» Task: Everything from the first line of the material to the line containing "staining of human", inclusive, must be given again exactly; no pictures, and nothing past that line.

» Source data:
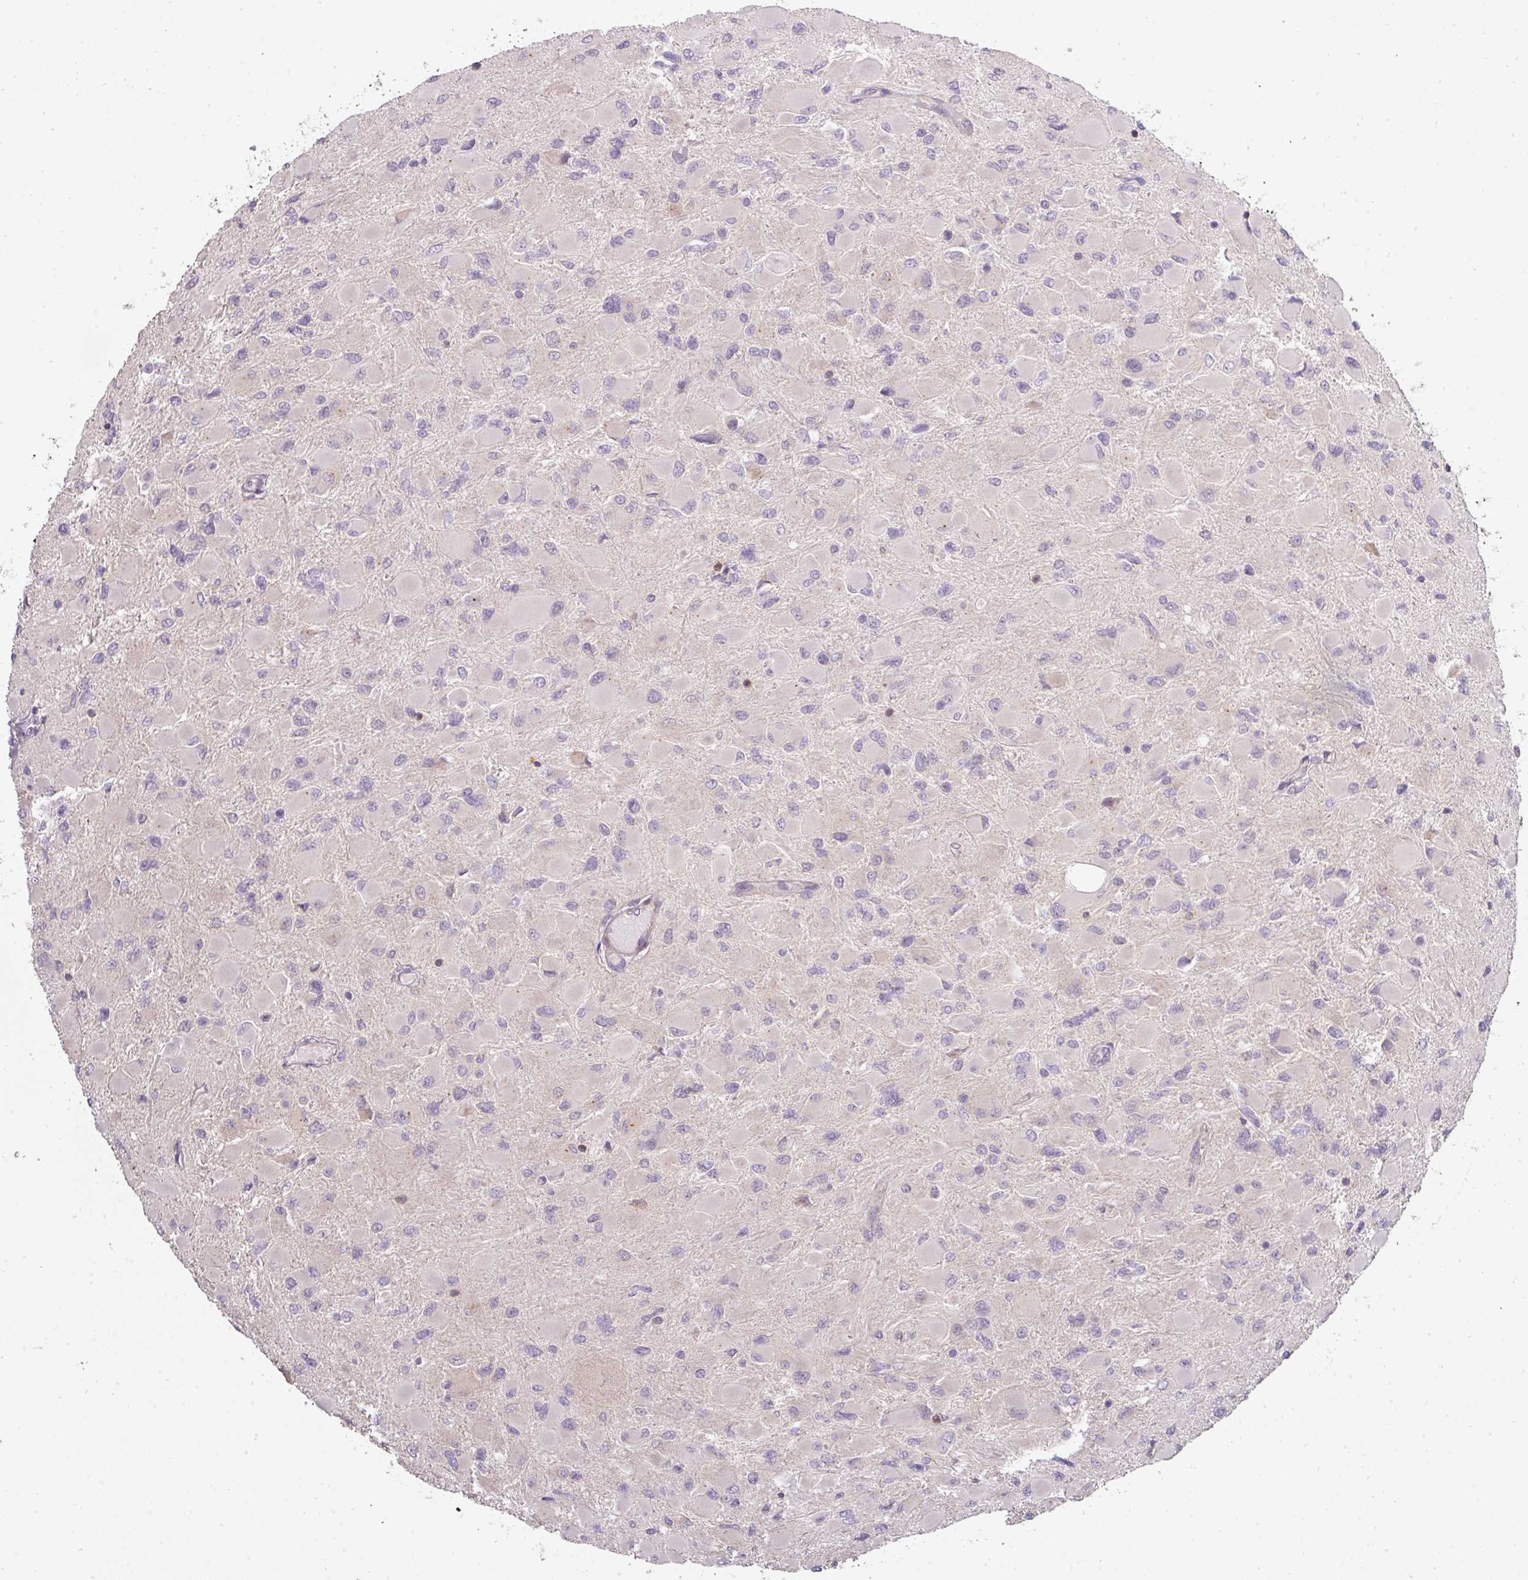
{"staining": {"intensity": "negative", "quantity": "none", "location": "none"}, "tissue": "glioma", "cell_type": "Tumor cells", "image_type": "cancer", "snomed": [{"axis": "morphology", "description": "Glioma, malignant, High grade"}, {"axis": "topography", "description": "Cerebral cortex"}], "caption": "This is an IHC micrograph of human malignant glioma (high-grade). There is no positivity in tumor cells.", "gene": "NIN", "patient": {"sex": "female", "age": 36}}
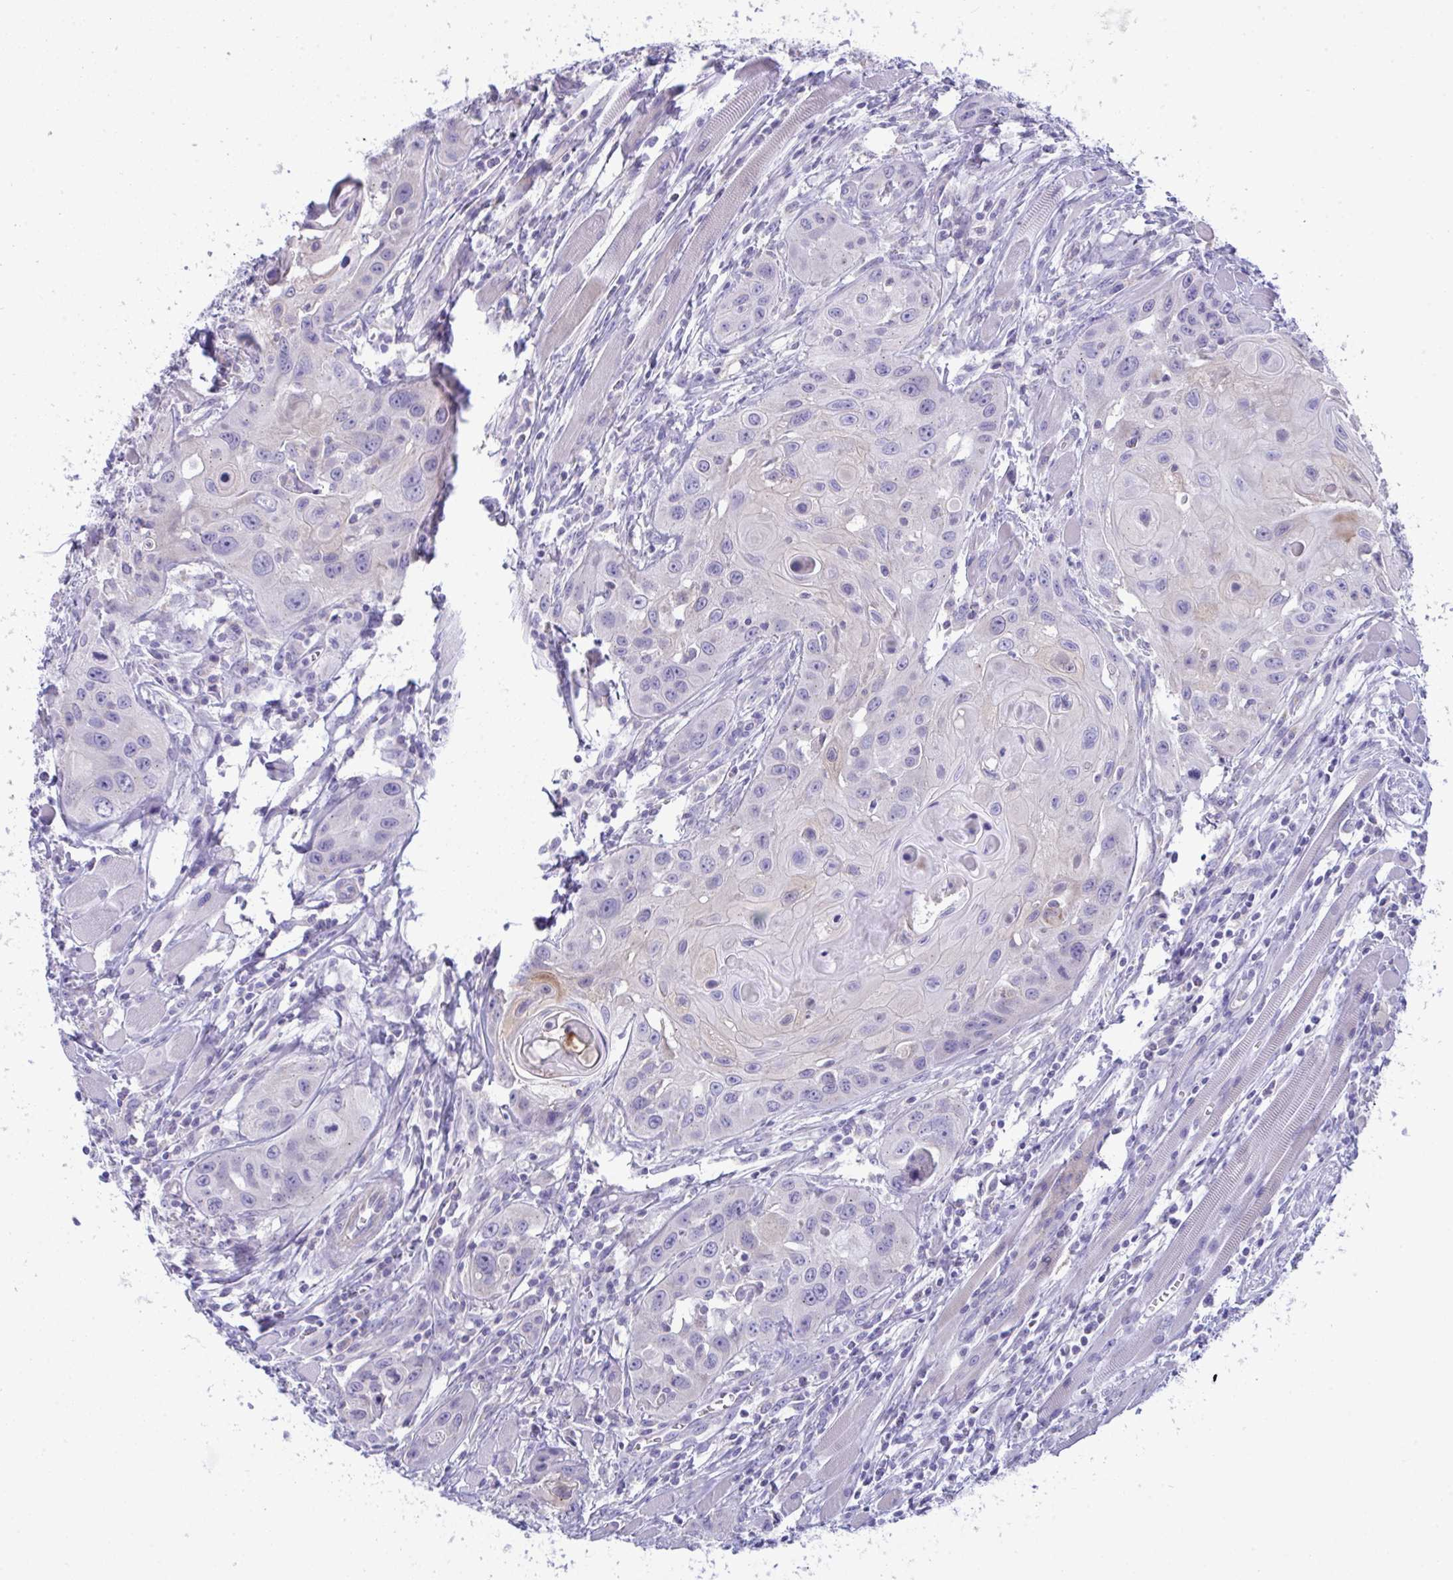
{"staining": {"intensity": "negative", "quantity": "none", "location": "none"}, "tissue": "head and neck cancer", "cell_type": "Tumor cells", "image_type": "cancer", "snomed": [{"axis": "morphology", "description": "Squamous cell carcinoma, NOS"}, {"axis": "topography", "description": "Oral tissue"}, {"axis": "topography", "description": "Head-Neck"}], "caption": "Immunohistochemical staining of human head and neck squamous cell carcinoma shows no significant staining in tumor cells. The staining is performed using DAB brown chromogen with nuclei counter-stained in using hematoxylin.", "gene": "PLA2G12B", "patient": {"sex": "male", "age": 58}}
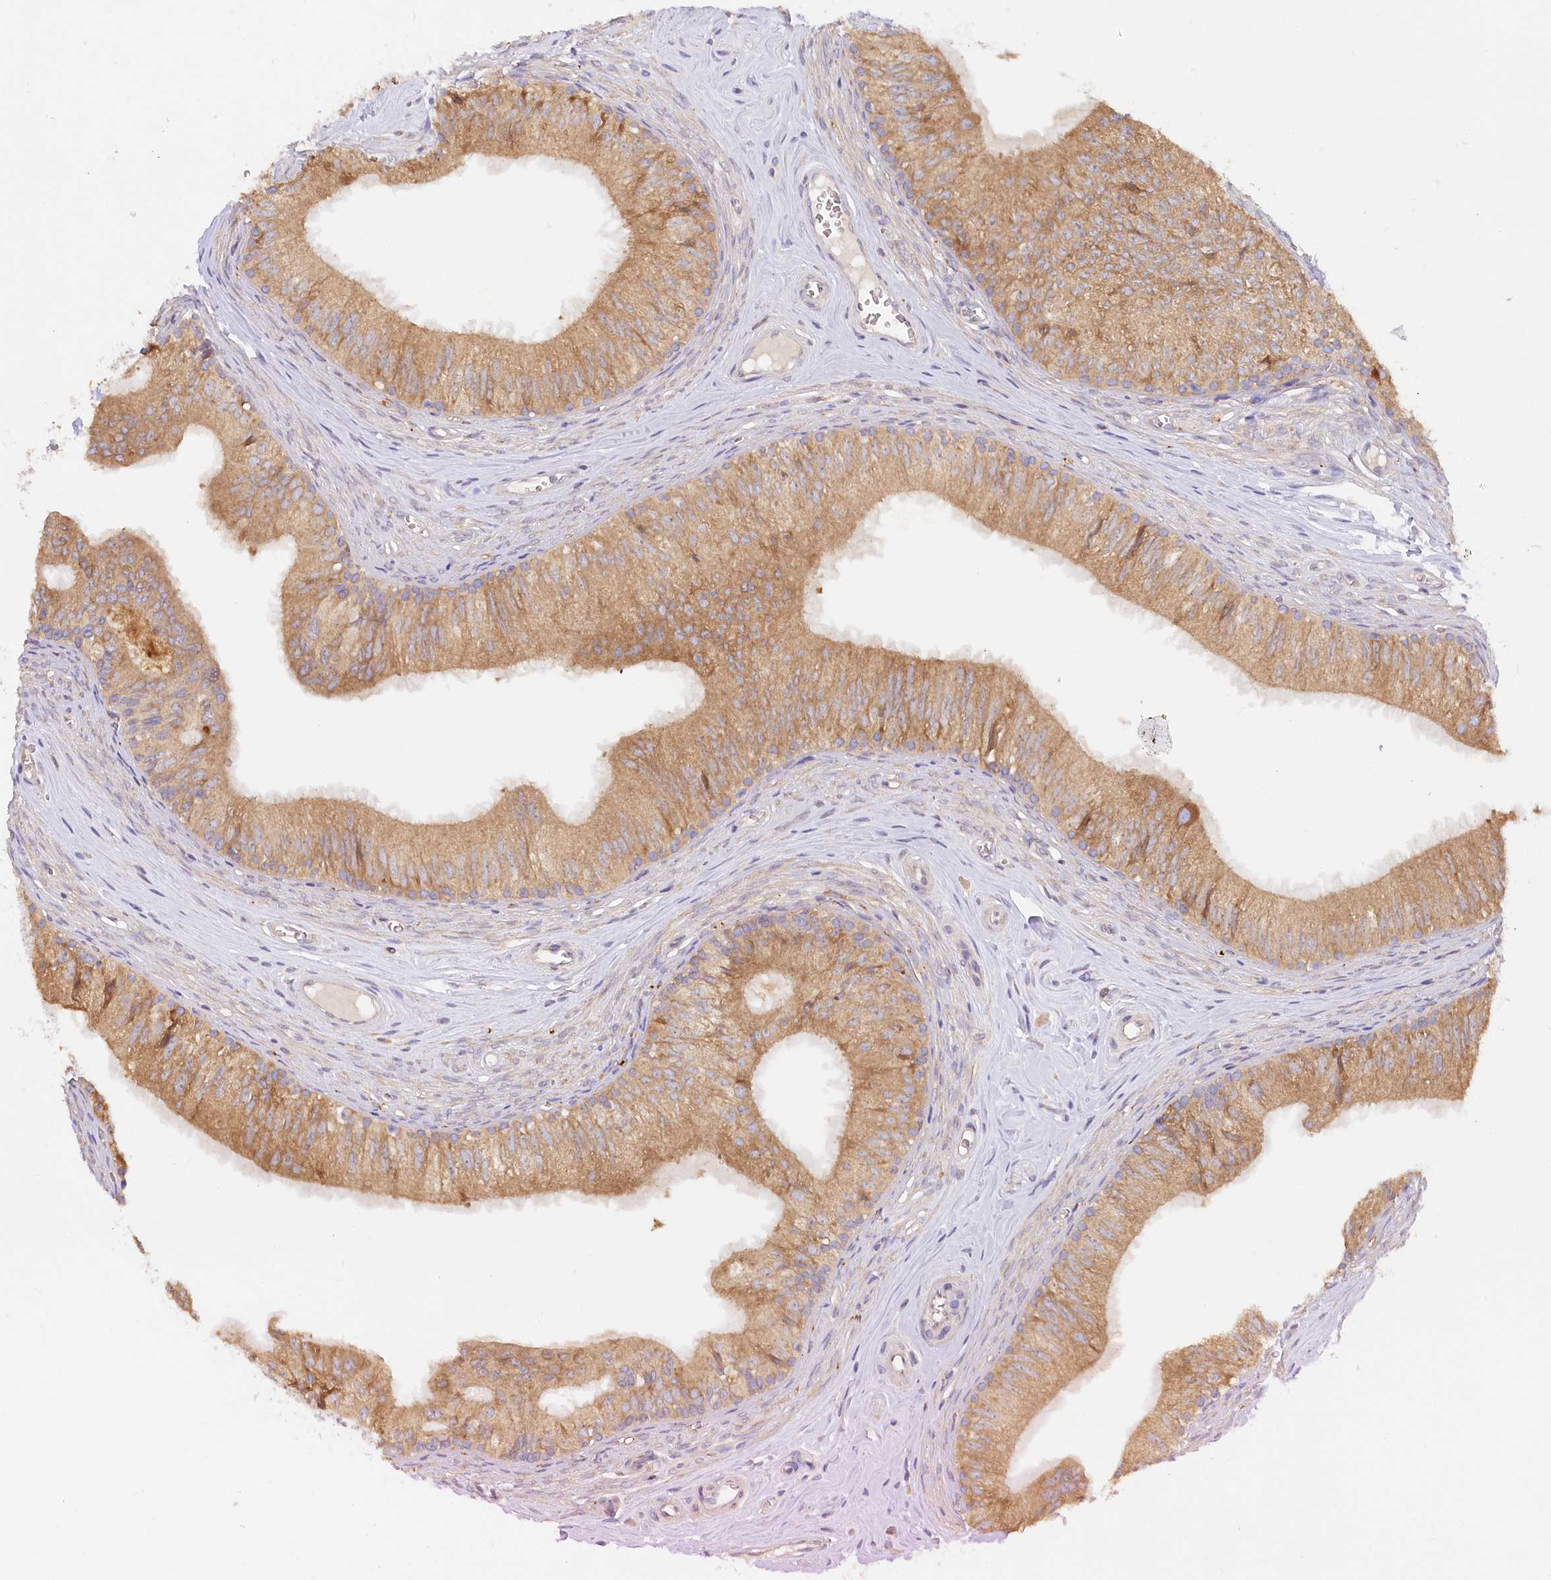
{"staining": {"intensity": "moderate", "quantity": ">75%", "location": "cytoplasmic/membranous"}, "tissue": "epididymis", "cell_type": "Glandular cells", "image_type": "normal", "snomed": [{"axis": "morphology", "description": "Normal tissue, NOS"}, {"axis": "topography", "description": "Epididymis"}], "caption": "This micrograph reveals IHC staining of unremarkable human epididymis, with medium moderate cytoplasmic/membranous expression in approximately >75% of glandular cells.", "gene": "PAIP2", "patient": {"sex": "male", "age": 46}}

» Task answer:
{"staining": {"intensity": "negative", "quantity": "none", "location": "none"}, "tissue": "glioma", "cell_type": "Tumor cells", "image_type": "cancer", "snomed": [{"axis": "morphology", "description": "Glioma, malignant, High grade"}, {"axis": "topography", "description": "Cerebral cortex"}], "caption": "This is an IHC micrograph of human malignant glioma (high-grade). There is no positivity in tumor cells.", "gene": "NIN", "patient": {"sex": "female", "age": 36}}
{"staining": {"intensity": "negative", "quantity": "none", "location": "none"}, "tissue": "head and neck cancer", "cell_type": "Tumor cells", "image_type": "cancer", "snomed": [{"axis": "morphology", "description": "Squamous cell carcinoma, NOS"}, {"axis": "topography", "description": "Oral tissue"}, {"axis": "topography", "description": "Head-Neck"}], "caption": "Immunohistochemical staining of human head and neck squamous cell carcinoma shows no significant staining in tumor cells. The staining is performed using DAB brown chromogen with nuclei counter-stained in using hematoxylin.", "gene": "PLA2G12B", "patient": {"sex": "male", "age": 58}}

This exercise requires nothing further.